(Items listed in a dataset)
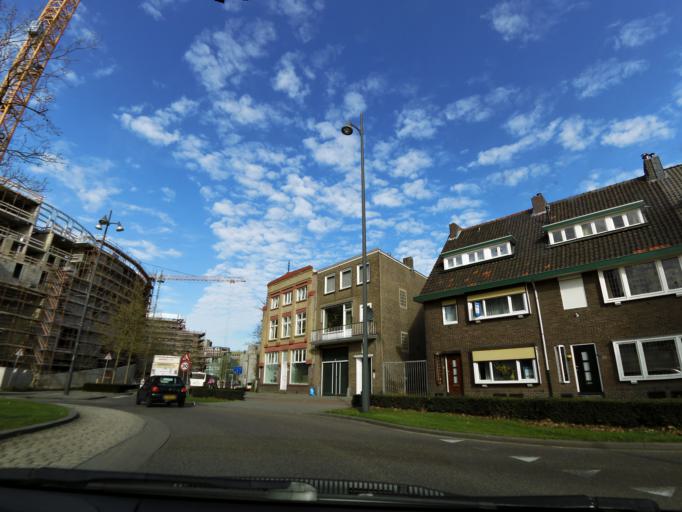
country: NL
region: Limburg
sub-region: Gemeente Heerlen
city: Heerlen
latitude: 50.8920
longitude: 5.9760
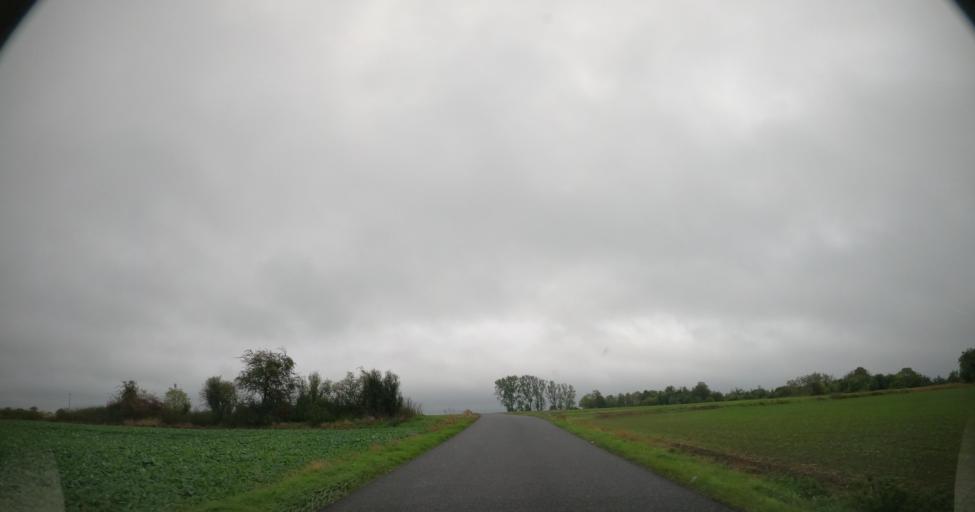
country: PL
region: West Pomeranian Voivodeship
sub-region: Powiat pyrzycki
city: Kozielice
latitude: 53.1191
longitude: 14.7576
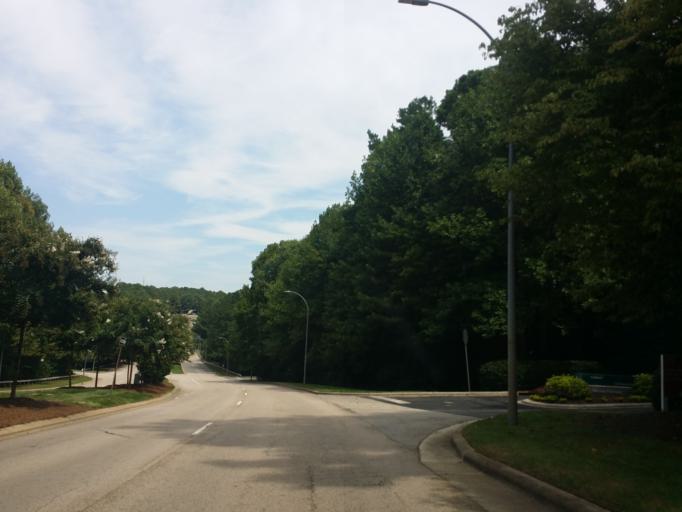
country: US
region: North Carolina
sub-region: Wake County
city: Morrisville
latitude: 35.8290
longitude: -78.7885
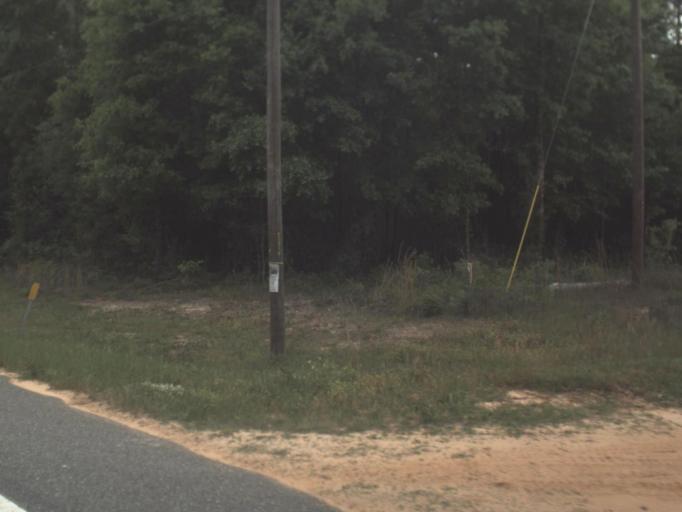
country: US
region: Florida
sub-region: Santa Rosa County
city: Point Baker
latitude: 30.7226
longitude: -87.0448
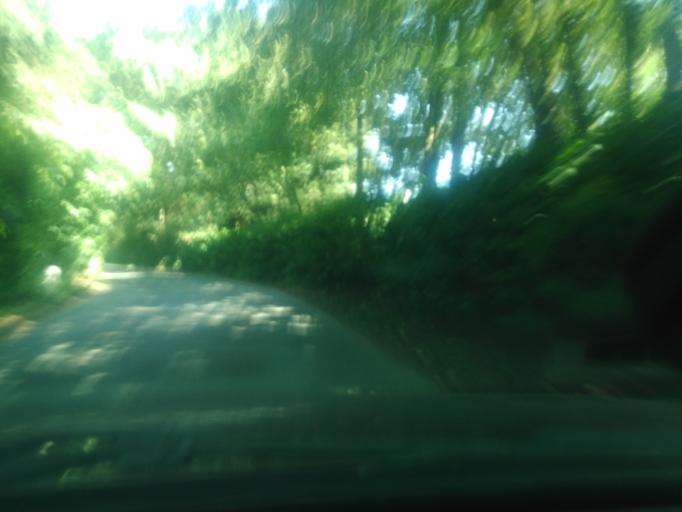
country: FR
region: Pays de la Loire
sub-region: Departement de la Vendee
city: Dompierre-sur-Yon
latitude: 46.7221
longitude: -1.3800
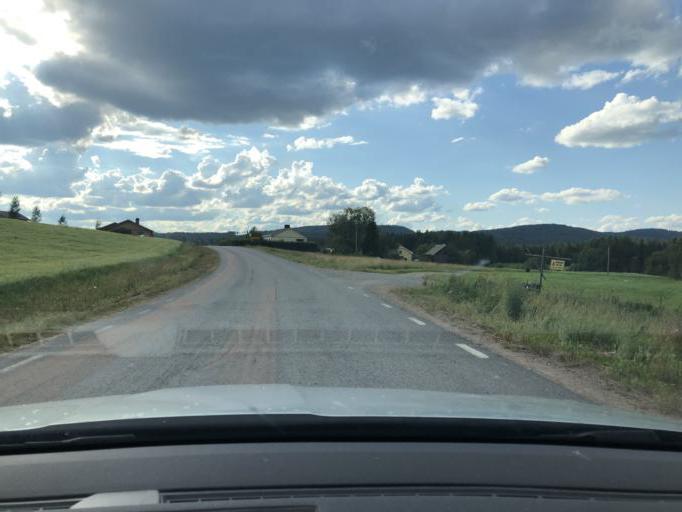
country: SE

* [What the task requires]
Pull out the portion of the listing that opens with the line containing "latitude: 30.7226" and runs through the final line of the listing, and copy those lines exactly. Leave the pictures out of your answer.

* [Answer in full]
latitude: 30.7226
longitude: -87.0448
country: FR
region: Pays de la Loire
sub-region: Departement de la Vendee
city: Dompierre-sur-Yon
latitude: 46.7221
longitude: -1.3800
country: SE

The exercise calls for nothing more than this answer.